> What to do: Please filter the data down to the lines that include the word "knee" and copy them.

(Source data Opens)

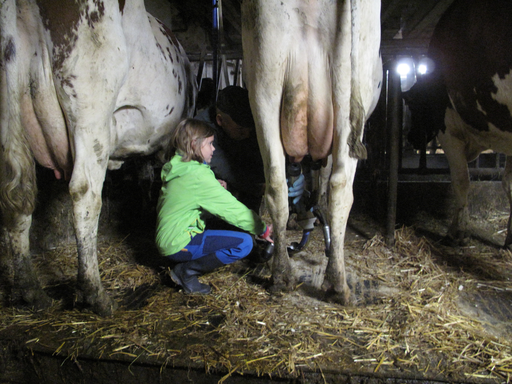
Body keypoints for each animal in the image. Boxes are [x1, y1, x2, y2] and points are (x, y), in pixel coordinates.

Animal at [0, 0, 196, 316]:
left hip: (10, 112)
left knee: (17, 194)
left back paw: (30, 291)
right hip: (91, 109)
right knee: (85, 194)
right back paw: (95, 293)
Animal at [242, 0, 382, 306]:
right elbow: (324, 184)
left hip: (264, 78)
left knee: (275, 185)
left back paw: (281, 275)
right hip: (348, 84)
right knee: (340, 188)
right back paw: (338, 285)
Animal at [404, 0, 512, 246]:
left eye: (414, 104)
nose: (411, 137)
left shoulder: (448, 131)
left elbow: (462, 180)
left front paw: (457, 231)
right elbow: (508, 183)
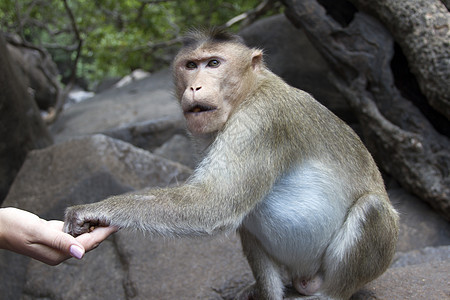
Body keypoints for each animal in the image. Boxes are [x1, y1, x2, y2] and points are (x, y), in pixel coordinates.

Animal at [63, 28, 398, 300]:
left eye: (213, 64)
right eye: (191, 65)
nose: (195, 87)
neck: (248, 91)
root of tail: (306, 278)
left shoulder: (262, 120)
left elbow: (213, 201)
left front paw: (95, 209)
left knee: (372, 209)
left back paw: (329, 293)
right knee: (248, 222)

(Source data Closes)

> Answer area:
left knee: (17, 194)
right knee: (85, 194)
left knee: (275, 185)
right knee: (340, 188)
left knee: (372, 209)
right knee: (248, 222)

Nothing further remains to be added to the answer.